Cludebot is stronger where the agent can continuously capture traces and act through an MCP tool surface. It records experiences as they happen, can reinforce memories by access, can run scheduled consolidation, and can make procedural rules immediately active in later prompt context. It also has a more diverse retrieval stack than commonplace currently does: vectors, SQL full-text search, entity graph expansion, typed link traversal, and anomaly retrieval.

Commonplace is stronger where memory must remain auditable, composed, and maintainable by humans and agents over time. Cludebot preserves metadata and evidence IDs, but most durable knowledge remains free-text rows. Its semantic/procedural outputs are generated memories, not typed library artifacts with section contracts, backlinks, status transitions, or review gates. The system has lineage fields, but not a robust regeneration or invalidation contract for a generated insight when its source episodes are edited, imported, compacted, or contradicted.

The most important design divergence is behavioral authority. In commonplace, an instruction file, a type spec, a validator, and a review note have different authority channels. In Cludebot, those distinctions collapse into memory type plus prompt formatting: episodic and semantic memories advise; procedural memories become instructions when formatted; graph edges and embeddings rank; MCP tool descriptions instruct the consuming agent when to call tools. The mechanism is pragmatic, but the authority boundary is softer.

Read-back: pull — the agent or host calls recall/MCP tools; no proactive injection path is described.

Borrowable Ideas

Treat memory type as a decay and authority parameter, not just metadata. Ready as a framing. Cludebot uses type to shape decay, recall diversity, display grouping, and prompt wording. Commonplace already has type specs; we could be more explicit about which types are merely evidential and which are instruction-bearing.

Keep raw traces and distilled behavior separate. Ready now. The action/outcome/procedural chain is a clear pattern: raw action rows and outcome rows are retained as evidence, then a generated procedural rule becomes the behavior-shaping artifact. Commonplace should preserve that split whenever trace-derived notes or instructions are produced from review logs, validation histories, or agent work traces.

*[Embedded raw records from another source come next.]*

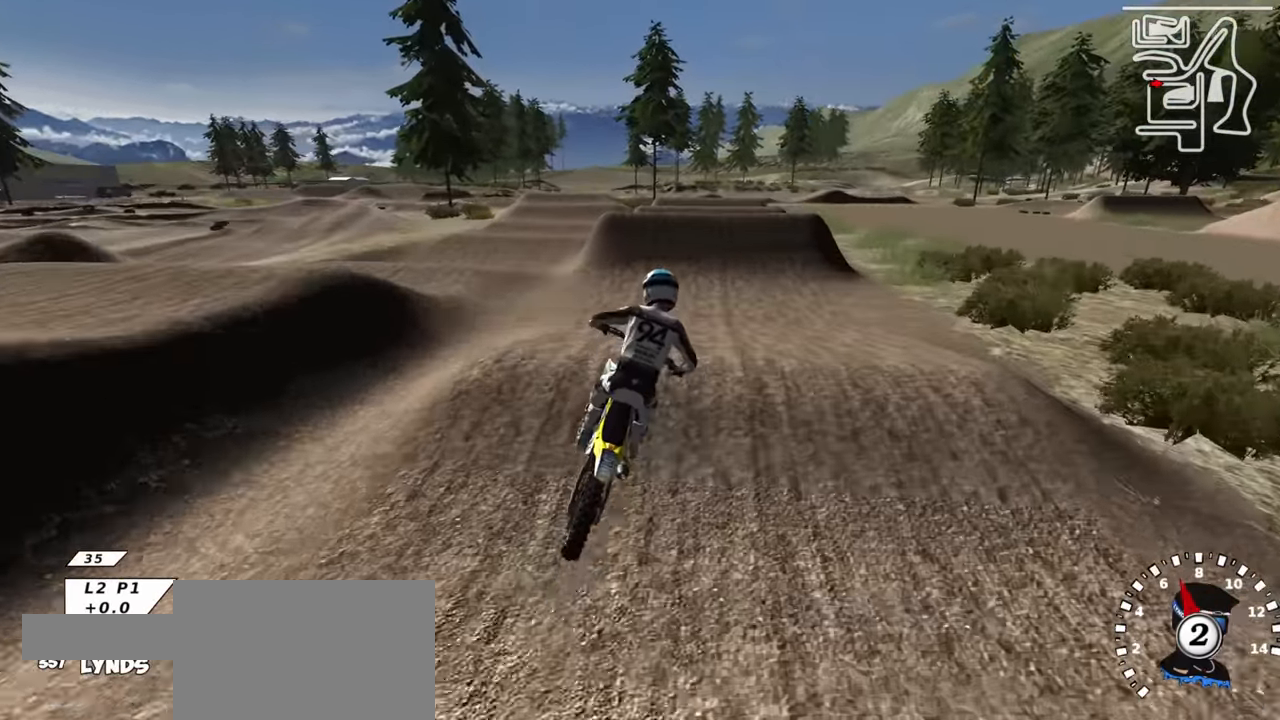
{"buttons": ["R2"], "left_stick": "center", "right_stick": "center", "events": [[50, "R3", "down"], [134, "left_stick", "up"], [134, "right_stick", "down"], [267, "left_stick", "up-right"], [350, "R2", "down"], [350, "R3", "up"], [434, "right_stick", "center"], [450, "left_stick", "center"]]}
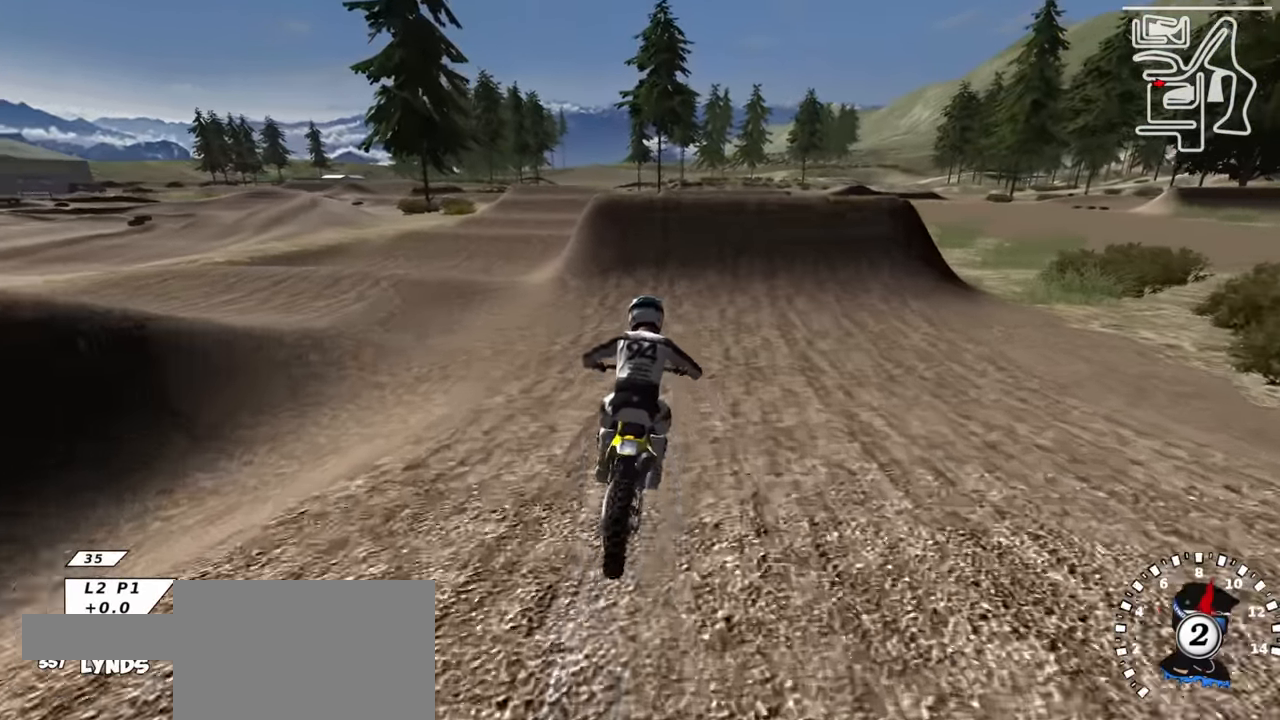
{"buttons": ["R2"], "left_stick": "center", "right_stick": "center", "events": [[317, "left_stick", "left"], [367, "TRIANGLE", "down"], [400, "left_stick", "center"], [500, "TRIANGLE", "up"]]}
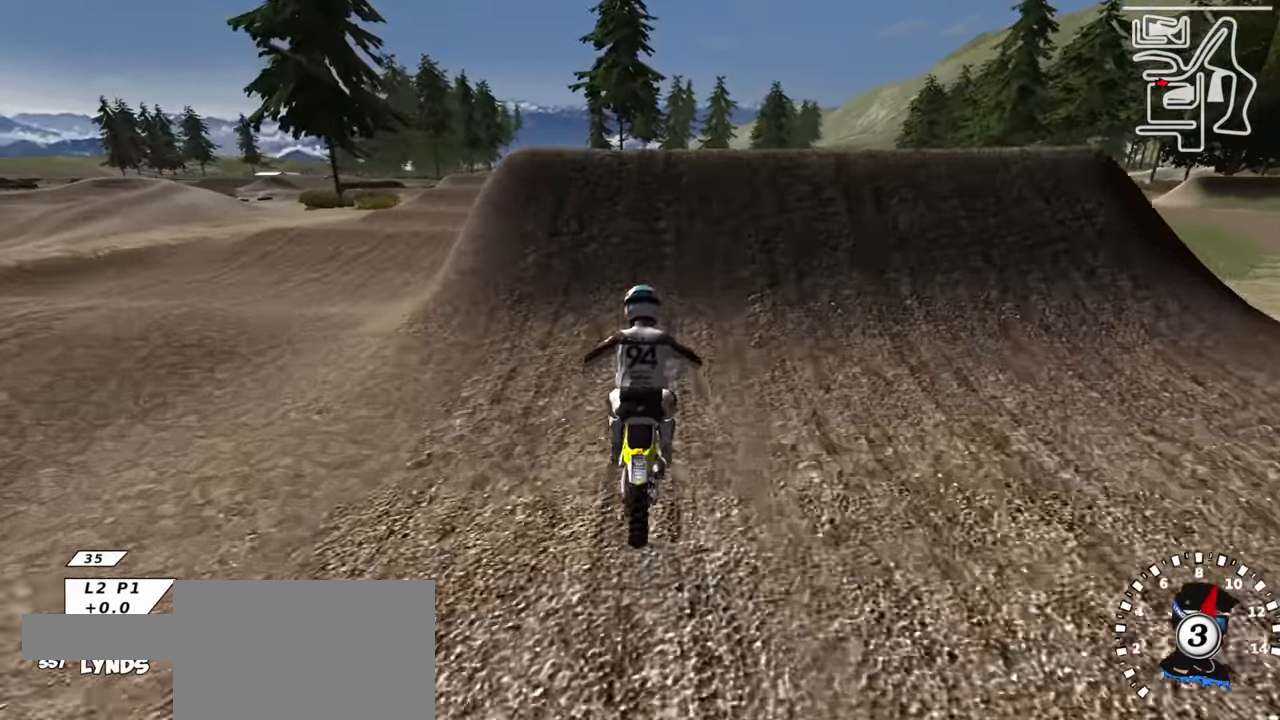
{"buttons": ["R3"], "left_stick": "down-right", "right_stick": "down-left", "events": [[50, "R2", "up"], [117, "left_stick", "right"], [200, "R2", "down"], [233, "R3", "down"], [250, "left_stick", "down-right"], [283, "R2", "up"], [317, "right_stick", "down-left"], [333, "R2", "down"], [433, "R2", "up"]]}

Use co-retrieval reinforcement as a weak signal, not a source of truth. Needs a use case first. Cludebot strengthens links between memories that are retrieved together. A KB analogue would be tracking notes co-opened by agents and using that as a recommendation signal, while leaving authored links and type contracts as the source of truth.

Expose anomaly retrieval as a named operation. Ready as a concept, not implementation. findClinamen is useful because it does not pretend to answer the query; it explicitly asks for high-importance material outside the current relevance basin. Commonplace could support a similar "lateral search" report over tags, links, and descriptions before adding embeddings.

Generate prompt-ready context from memory, but mark the authority. Ready as a design warning. Cludebot's formatMemoryContext makes procedural memories binding in prompt text. If commonplace ever compiles notes into assistant instructions, the compiled view should keep provenance and authority labels visible so advice is not silently upgraded into instruction.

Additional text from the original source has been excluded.